■ Work to be completed: Copy out every line of the listing below word for word, leaving out the pictures.

■ Records for the task:
○ ○ ○ ○ ○ ○ ○

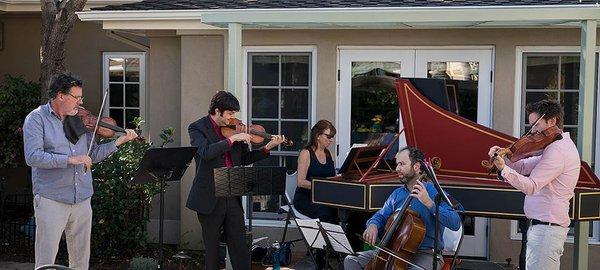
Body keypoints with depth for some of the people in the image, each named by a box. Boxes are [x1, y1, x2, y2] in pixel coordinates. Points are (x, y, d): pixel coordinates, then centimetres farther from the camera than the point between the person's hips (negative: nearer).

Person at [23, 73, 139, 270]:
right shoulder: (37, 118, -5)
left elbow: (93, 155, 12)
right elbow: (32, 157, -17)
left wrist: (119, 141, 2)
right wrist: (71, 159, -22)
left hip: (82, 200, 5)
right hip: (51, 200, -5)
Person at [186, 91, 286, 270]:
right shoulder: (198, 128, -5)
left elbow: (245, 159, 15)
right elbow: (206, 153, -24)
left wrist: (267, 148, 2)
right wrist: (232, 139, -25)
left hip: (233, 196, 4)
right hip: (210, 198, -4)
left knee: (240, 248, 5)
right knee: (212, 249, 7)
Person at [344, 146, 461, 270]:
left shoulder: (434, 192, -8)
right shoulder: (397, 194, 11)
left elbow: (455, 224, -19)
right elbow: (381, 216, 17)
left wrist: (429, 203, -28)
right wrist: (373, 225, -7)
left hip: (426, 254, -6)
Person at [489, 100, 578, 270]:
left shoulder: (558, 150, -17)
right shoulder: (560, 146, 17)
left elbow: (531, 187, -24)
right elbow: (523, 166, 15)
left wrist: (503, 169, -31)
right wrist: (503, 157, -1)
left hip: (547, 229, -11)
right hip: (541, 226, 11)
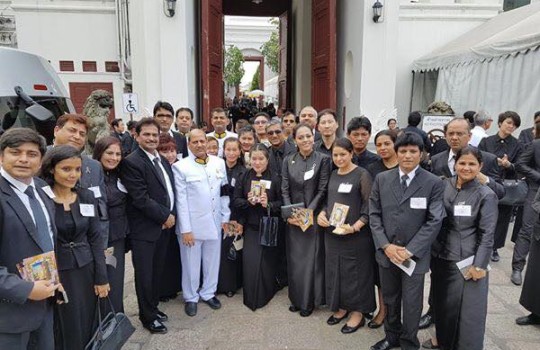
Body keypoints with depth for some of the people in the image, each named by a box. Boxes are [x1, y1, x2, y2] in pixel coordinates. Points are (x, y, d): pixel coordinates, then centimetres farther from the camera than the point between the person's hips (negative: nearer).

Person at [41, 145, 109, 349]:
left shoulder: (87, 197, 2)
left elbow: (96, 239, 4)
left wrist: (102, 278, 1)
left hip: (86, 270, 4)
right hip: (55, 273, -4)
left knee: (88, 329, 13)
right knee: (65, 332, 9)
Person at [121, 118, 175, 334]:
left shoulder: (163, 161, 11)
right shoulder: (131, 162, -15)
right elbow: (141, 198, -20)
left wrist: (171, 215, 1)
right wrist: (165, 216, -13)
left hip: (164, 226, 7)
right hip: (144, 229, -7)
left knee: (157, 271, 17)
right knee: (145, 274, 6)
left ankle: (153, 307, 35)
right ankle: (148, 316, 23)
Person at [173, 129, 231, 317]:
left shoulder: (219, 163, 3)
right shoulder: (180, 167, -9)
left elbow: (224, 192, 8)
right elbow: (181, 200, -10)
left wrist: (225, 217, 6)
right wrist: (185, 229, -11)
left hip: (215, 222, 4)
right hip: (192, 224, -4)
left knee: (213, 261, 16)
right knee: (191, 263, 11)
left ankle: (208, 293, 37)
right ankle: (191, 297, 31)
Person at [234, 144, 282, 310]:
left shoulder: (274, 179, -5)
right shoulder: (244, 177, 1)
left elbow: (282, 203, -4)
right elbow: (236, 200, 1)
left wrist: (268, 204, -21)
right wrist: (248, 201, -17)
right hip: (250, 226, 1)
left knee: (267, 262, 5)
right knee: (250, 262, -2)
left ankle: (266, 295, 28)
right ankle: (251, 298, 18)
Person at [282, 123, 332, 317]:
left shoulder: (323, 159, -5)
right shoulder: (288, 160, 5)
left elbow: (322, 190, -8)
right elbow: (284, 190, 2)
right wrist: (290, 213, -10)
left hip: (313, 217, -3)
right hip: (293, 219, 3)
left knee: (311, 259, 4)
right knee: (294, 259, 10)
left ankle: (308, 301, 19)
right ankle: (296, 298, 27)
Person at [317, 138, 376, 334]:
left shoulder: (362, 175, -10)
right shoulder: (333, 175, 9)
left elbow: (369, 206, -12)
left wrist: (355, 227, -22)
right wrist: (322, 214, -2)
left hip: (354, 235, -6)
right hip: (332, 232, 6)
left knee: (355, 272, 6)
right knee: (335, 270, 14)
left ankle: (357, 313, 22)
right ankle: (342, 307, 32)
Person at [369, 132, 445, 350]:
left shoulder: (434, 183, -6)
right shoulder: (381, 179, 2)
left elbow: (434, 221, -10)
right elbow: (374, 215, 2)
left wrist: (410, 250, -15)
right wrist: (386, 245, -9)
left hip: (415, 255, -3)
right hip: (386, 252, 3)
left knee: (411, 302, 8)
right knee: (390, 299, 17)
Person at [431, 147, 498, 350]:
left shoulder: (486, 195, -8)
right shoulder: (443, 186, 1)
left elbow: (487, 234, -8)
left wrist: (479, 265, -12)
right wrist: (431, 252, 4)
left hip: (467, 262, -3)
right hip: (440, 258, 4)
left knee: (469, 310, 2)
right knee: (443, 305, 14)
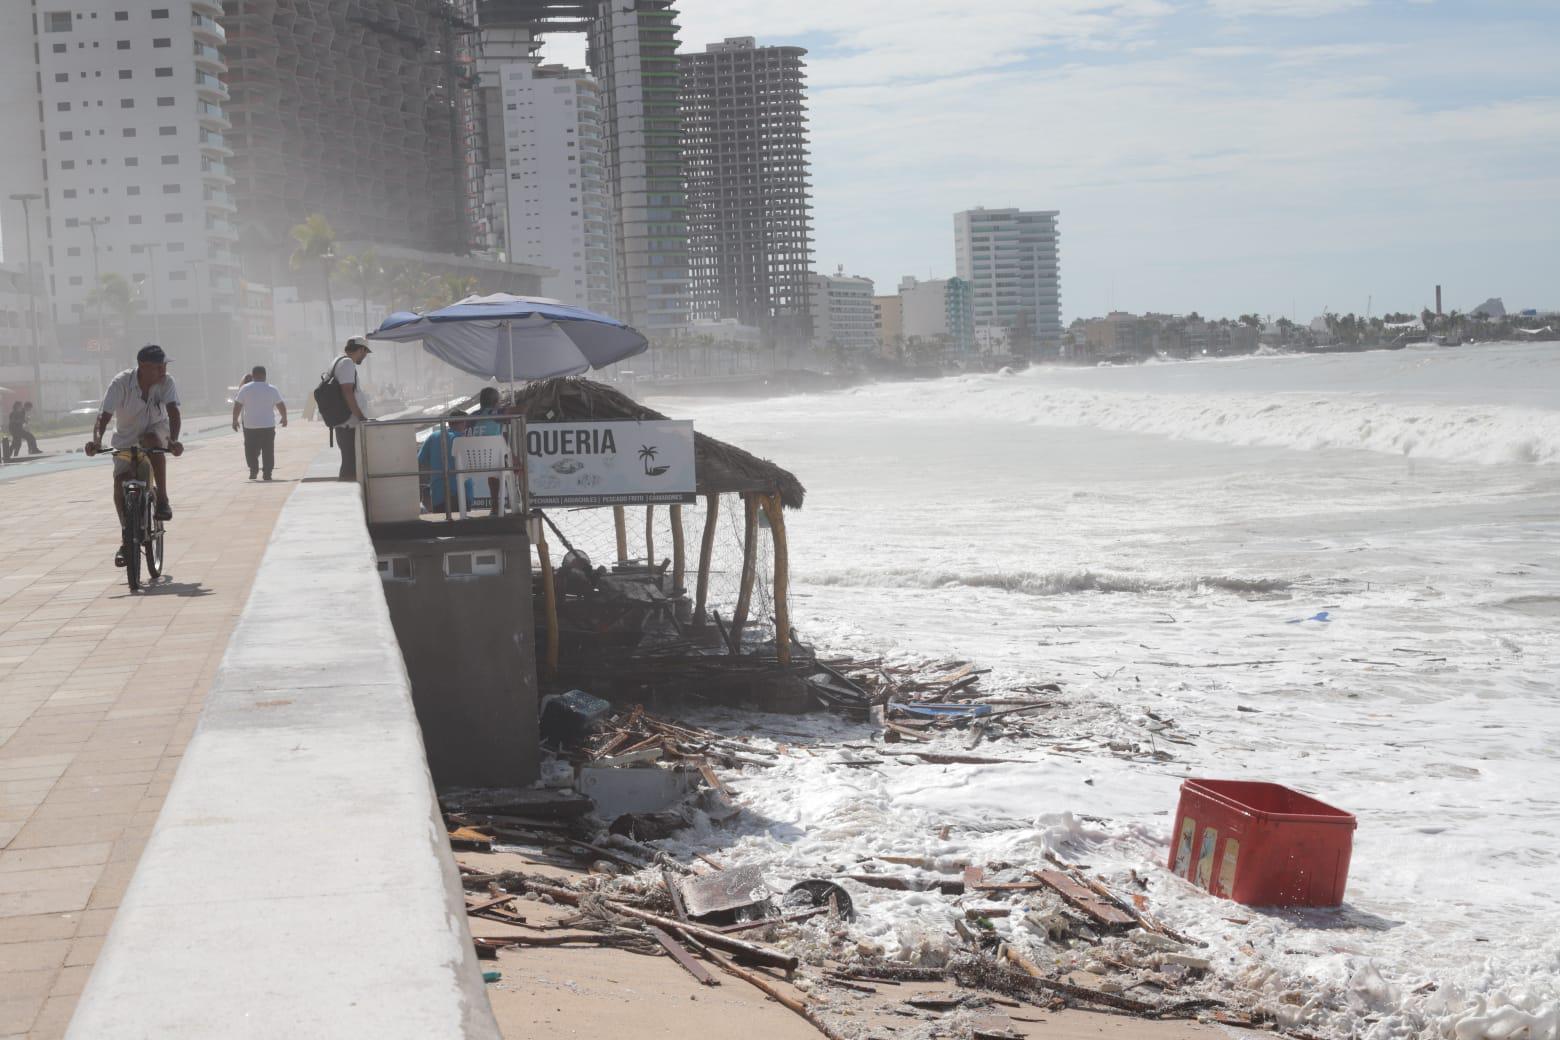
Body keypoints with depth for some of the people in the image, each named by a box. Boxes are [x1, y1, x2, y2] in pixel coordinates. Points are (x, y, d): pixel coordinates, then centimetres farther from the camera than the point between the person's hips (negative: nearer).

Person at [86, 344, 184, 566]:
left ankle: (163, 500, -25)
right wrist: (97, 440, -50)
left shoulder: (166, 382, -22)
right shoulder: (121, 383, -26)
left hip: (155, 430, -1)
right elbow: (104, 415, -32)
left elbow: (173, 411, -34)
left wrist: (173, 440, -52)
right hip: (126, 440, 1)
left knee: (152, 439, -37)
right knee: (120, 485, -10)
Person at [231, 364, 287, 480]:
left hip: (250, 426, -1)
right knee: (268, 451, 5)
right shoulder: (272, 389, 0)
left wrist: (235, 420, 8)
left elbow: (237, 406, -3)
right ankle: (267, 473, 2)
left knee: (251, 450, 10)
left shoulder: (245, 388, -2)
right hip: (268, 425, 1)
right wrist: (284, 418, 19)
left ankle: (253, 471, 2)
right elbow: (281, 406, 4)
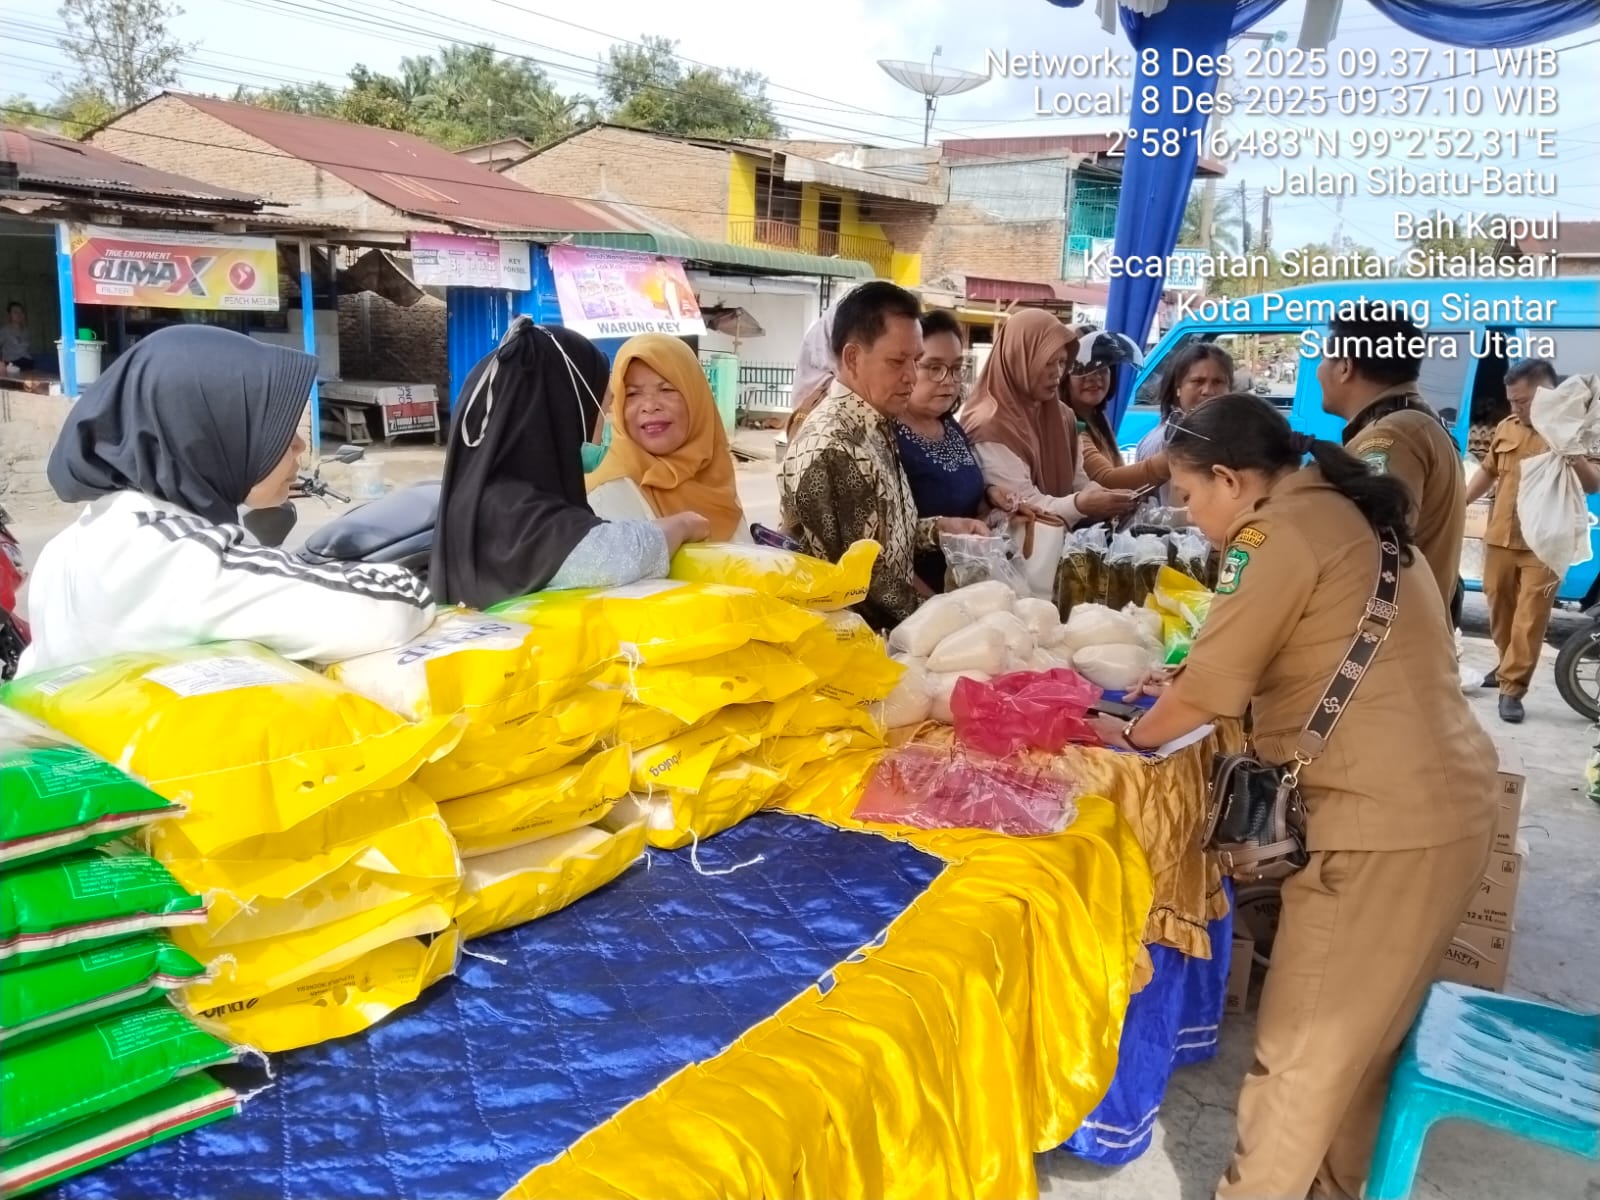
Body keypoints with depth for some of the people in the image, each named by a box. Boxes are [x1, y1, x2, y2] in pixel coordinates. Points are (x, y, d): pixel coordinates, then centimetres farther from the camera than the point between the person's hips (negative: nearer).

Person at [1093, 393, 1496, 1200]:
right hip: (1444, 804, 9)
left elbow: (1208, 689, -10)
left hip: (1381, 824, -9)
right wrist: (1173, 692, 19)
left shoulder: (1279, 531, -13)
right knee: (1359, 1032, 22)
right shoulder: (1347, 514, 14)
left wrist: (1133, 736, 8)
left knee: (1301, 1050, 5)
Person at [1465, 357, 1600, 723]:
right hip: (1500, 538, 5)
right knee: (1500, 608, 15)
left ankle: (1512, 689, 1)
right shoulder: (1506, 428, 6)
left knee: (1531, 619, -3)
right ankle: (1509, 666, 34)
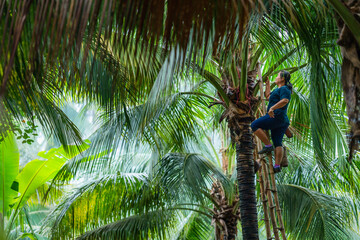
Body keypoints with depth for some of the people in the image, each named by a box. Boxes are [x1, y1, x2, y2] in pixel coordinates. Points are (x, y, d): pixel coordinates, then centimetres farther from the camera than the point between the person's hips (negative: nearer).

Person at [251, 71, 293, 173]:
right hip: (283, 120, 10)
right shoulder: (278, 90, 26)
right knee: (277, 143, 3)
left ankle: (268, 145, -14)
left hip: (277, 116, -10)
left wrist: (272, 108, -31)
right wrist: (268, 84, 37)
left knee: (254, 125, -12)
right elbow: (268, 97, 37)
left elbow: (285, 101, -23)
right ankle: (277, 166, -2)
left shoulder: (284, 89, -4)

○ ○ ○ ○ ○ ○ ○

■ Solved problem:
Body keypoints with depth for some of the people in the image, each named by a box. Boxes are [x1, y1, x2, y2] in pixel coordinates. Points are (x, y, d): pixel coordinates, then centimetres farther from the camera than the point between the person's hips (negative: nearer).

Person at [23, 73, 139, 270]:
right shoulder: (37, 118, -5)
left elbow: (93, 155, 12)
right elbow: (32, 157, -17)
left wrist: (119, 141, 2)
right wrist: (71, 159, -22)
left hip: (82, 200, 5)
right hip: (51, 200, -5)
Person at [186, 91, 286, 270]:
right shoulder: (198, 128, -5)
left elbow: (245, 159, 15)
right elbow: (206, 153, -24)
left wrist: (267, 148, 2)
right wrist: (232, 139, -25)
left hip: (233, 196, 4)
right hip: (210, 198, -4)
left knee: (240, 248, 5)
right knee: (212, 249, 7)
Person at [344, 146, 461, 270]:
left shoulder: (434, 192, -8)
right shoulder: (397, 194, 11)
left elbow: (455, 224, -19)
right elbow: (381, 216, 17)
left wrist: (429, 203, -28)
right wrist: (373, 225, -7)
left hip: (426, 254, -6)
Person at [489, 100, 578, 270]:
left shoulder: (558, 150, -17)
right shoulder: (560, 146, 17)
left elbow: (531, 187, -24)
right elbow: (523, 166, 15)
left wrist: (503, 169, -31)
right wrist: (503, 157, -1)
left hip: (547, 229, -11)
right hip: (541, 226, 11)
Body keypoints with depth for some of the people in the image, each named by a box. Boxes are [x1, y1, x2, y2] in pixel coordinates. Points are (x, y, d): pixel coordinates, then centimetres farther from the camera than the point between the person's hips (negative: nearer).

Person at [41, 145, 109, 349]:
left shoulder: (87, 197, 2)
left elbow: (96, 239, 4)
left wrist: (102, 278, 1)
left hip: (86, 270, 4)
right hip: (55, 273, -4)
left knee: (88, 329, 13)
right knee: (65, 332, 9)
Person at [121, 118, 175, 334]:
left shoulder: (163, 161, 11)
right shoulder: (131, 162, -15)
right elbow: (141, 198, -20)
left wrist: (171, 215, 1)
right wrist: (165, 216, -13)
left hip: (164, 226, 7)
right hip: (144, 229, -7)
left knee: (157, 271, 17)
right knee: (145, 274, 6)
left ankle: (153, 307, 35)
right ankle: (148, 316, 23)
Person at [173, 129, 231, 317]:
left shoulder: (219, 163, 3)
right shoulder: (180, 167, -9)
left elbow: (224, 192, 8)
right elbow: (181, 200, -10)
left wrist: (225, 217, 6)
right wrist: (185, 229, -11)
left hip: (215, 222, 4)
right hip: (192, 224, -4)
left knee: (213, 261, 16)
right knee: (191, 263, 11)
left ankle: (208, 293, 37)
right ankle: (191, 297, 31)
Person at [234, 144, 282, 310]:
left shoulder: (274, 179, -5)
right shoulder: (244, 177, 1)
left elbow: (282, 203, -4)
right elbow: (236, 200, 1)
left wrist: (268, 204, -21)
right wrist: (248, 201, -17)
right hip: (250, 226, 1)
left knee: (267, 262, 5)
right knee: (250, 262, -2)
left ankle: (266, 295, 28)
right ankle: (251, 298, 18)
Person at [282, 123, 332, 317]:
left shoulder: (323, 159, -5)
right shoulder: (288, 160, 5)
left elbow: (322, 190, -8)
right elbow: (284, 190, 2)
right wrist: (290, 213, -10)
left hip: (313, 217, -3)
right hip: (293, 219, 3)
left knee: (311, 259, 4)
right knee: (294, 259, 10)
left ankle: (308, 301, 19)
right ankle: (296, 298, 27)
Person at [317, 138, 376, 334]:
left shoulder: (362, 175, -10)
right shoulder: (333, 175, 9)
left elbow: (369, 206, -12)
left wrist: (355, 227, -22)
right wrist: (322, 214, -2)
left hip: (354, 235, -6)
right hip: (332, 232, 6)
left knee: (355, 272, 6)
right knee: (335, 270, 14)
left ankle: (357, 313, 22)
right ankle: (342, 307, 32)
Person at [369, 132, 445, 350]:
left shoulder: (434, 183, -6)
right shoulder: (381, 179, 2)
left elbow: (434, 221, -10)
right elbow: (374, 215, 2)
left wrist: (410, 250, -15)
right wrist: (386, 245, -9)
left hip: (415, 255, -3)
right hip: (386, 252, 3)
left knee: (411, 302, 8)
right knee: (390, 299, 17)
Person at [431, 147, 498, 350]:
left shoulder: (486, 195, -8)
right shoulder: (443, 186, 1)
left elbow: (487, 234, -8)
left wrist: (479, 265, -12)
right wrist: (431, 252, 4)
left hip: (467, 262, -3)
right hip: (440, 258, 4)
left knee: (469, 310, 2)
right knee: (443, 305, 14)
Body keypoints with depth for some of the people in the image, each named by a box. Boxes are [x1, y1, x2, y2] in pixel coordinates. Points are (x, y, d): pixel coordinates, then centimetres farther from the camera than the point between the person's hips (negative: nearer).

Person at [86, 344, 184, 566]:
left ankle: (163, 500, -25)
right wrist: (97, 440, -50)
left shoulder: (166, 382, -22)
right shoulder: (121, 383, -26)
left hip: (155, 430, -1)
right elbow: (104, 415, -32)
left elbow: (173, 411, -34)
left wrist: (173, 440, -52)
right hip: (126, 440, 1)
left knee: (152, 439, -37)
right knee: (120, 485, -10)
Person at [231, 364, 287, 480]:
left hip: (250, 426, -1)
right knee: (268, 451, 5)
right shoulder: (272, 389, 0)
left wrist: (235, 420, 8)
left elbow: (237, 406, -3)
right ankle: (267, 473, 2)
left knee: (251, 450, 10)
left shoulder: (245, 388, -2)
right hip: (268, 425, 1)
right wrist: (284, 418, 19)
left ankle: (253, 471, 2)
right elbow: (281, 406, 4)
Body keypoints with depth for some of the people in the image, each named by a box. Boxes are [x1, y1, x2, y2] in pixel coordinates. Points are (x, y, d): pixel coordinates, then centimetres farther from the camera than the point between the person's hips (negative: nearer).

Person at [1093, 393, 1496, 1200]:
right hip: (1444, 804, 9)
left elbow: (1208, 689, -10)
left hip: (1381, 824, -9)
right wrist: (1173, 692, 19)
left shoulder: (1279, 531, -13)
right knee: (1359, 1032, 22)
right shoulder: (1347, 514, 14)
left wrist: (1133, 736, 8)
left knee: (1301, 1050, 5)
Person at [1465, 357, 1600, 723]:
right hip: (1500, 538, 5)
right knee: (1500, 608, 15)
left ankle: (1512, 689, 1)
right shoulder: (1506, 428, 6)
left knee: (1531, 619, -3)
right ankle: (1509, 666, 34)
Body keypoints with depth for some of the people in the image, each named by a box. Boxes are [x1, y1, x2, y2] in pixel coordinates. Points are (x, y, d): pixel coordinates, then centimetres farther from the camera than the point between the person's hips (negative: nearer).

Person at [251, 71, 293, 173]:
right hip: (283, 120, 10)
right shoulder: (278, 90, 26)
right knee: (277, 143, 3)
left ankle: (268, 145, -14)
left hip: (277, 116, -10)
left wrist: (272, 108, -31)
right wrist: (268, 84, 37)
left knee: (254, 125, -12)
right elbow: (268, 97, 37)
left elbow: (285, 101, -23)
right ankle: (277, 166, -2)
left shoulder: (284, 89, -4)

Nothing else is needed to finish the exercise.